Though our air quality is hardly on the scale of the Front Range of Colorado, much less California, it is noticeably smoky here in our desert town.
The Pine Gulch fire not far from where I’m hiking makes for some a permanent smoky haze noticeable even looking out the front door. In addition to the typical weather patterns that blow from the west carrying smoke, too.
Rather than drive a couple of hours to play in the smoke, we drive up the road from us (quite literally) and play in our nearby mountains.
The summit area brought us just above the smoke line in town.
But the smoke never went that far away.
More importantly, though, all the smoke reminded me of something I wrote two years ago. Something that, unfortunately, has held up well.
As the years march forward, all the fires are no longer the so-called new normal.
As I wrote, though,
I wrote this article two years ago about the challenges outdoors people are facing with the changing climate. Unfortunately, the material held up as I look at the smoke here in my desert town. And much worse in California by leaps and bounds.

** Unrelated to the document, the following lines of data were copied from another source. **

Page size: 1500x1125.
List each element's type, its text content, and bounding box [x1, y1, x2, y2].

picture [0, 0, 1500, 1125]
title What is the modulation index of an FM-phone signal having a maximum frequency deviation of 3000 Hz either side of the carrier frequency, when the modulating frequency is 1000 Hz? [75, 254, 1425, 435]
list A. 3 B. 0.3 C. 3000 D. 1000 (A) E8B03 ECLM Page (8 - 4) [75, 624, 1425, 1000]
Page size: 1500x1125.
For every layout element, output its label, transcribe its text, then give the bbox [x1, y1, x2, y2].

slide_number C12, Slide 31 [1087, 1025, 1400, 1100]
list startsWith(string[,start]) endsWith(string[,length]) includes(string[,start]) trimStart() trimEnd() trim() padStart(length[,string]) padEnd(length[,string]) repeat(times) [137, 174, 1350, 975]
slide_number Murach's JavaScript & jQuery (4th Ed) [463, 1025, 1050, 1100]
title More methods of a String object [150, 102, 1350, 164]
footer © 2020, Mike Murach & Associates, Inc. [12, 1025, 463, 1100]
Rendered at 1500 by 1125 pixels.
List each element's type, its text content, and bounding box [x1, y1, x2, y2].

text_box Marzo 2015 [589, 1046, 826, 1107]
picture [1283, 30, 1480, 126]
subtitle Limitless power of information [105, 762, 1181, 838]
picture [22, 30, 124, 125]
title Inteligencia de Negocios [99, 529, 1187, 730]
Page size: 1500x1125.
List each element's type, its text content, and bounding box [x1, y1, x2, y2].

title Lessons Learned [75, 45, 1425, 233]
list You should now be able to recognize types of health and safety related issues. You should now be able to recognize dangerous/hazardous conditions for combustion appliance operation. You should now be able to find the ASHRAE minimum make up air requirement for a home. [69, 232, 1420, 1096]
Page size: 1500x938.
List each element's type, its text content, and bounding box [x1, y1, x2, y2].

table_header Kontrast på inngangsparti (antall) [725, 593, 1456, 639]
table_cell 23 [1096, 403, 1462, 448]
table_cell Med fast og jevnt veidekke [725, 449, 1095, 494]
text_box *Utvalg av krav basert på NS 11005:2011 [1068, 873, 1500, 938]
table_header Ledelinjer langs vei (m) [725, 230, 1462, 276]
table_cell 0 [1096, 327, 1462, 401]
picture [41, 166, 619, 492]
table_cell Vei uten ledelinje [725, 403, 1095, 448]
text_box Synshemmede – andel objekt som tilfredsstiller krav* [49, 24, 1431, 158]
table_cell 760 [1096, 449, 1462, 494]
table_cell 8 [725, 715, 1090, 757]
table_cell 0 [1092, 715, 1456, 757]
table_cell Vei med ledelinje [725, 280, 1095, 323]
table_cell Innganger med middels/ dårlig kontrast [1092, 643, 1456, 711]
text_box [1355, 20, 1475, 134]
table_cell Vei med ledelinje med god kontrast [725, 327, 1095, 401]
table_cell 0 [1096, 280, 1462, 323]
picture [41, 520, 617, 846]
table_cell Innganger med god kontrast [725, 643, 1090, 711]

What did I not predict? How a global pandemic affects travel, economic resources, and effectiveness of our firefighters and first responders outdoors.
So here we are in 2020. I wrote the article just before I went on my GDT thru-hike and faced quite a few of the issues I brought up. And we are seeing it again this summer. With the bonus of a medical pandemic. During an election year.
“Times are a-changin’ – Walking in time of weather extremes“ is an article I’m glad I wrote. It won’t get viewed as much as another Top Ten Tchotke YouTube production, but I think the article brings up some thoughts more critical to those who care about the outdoors more than as a way to max out a credit card.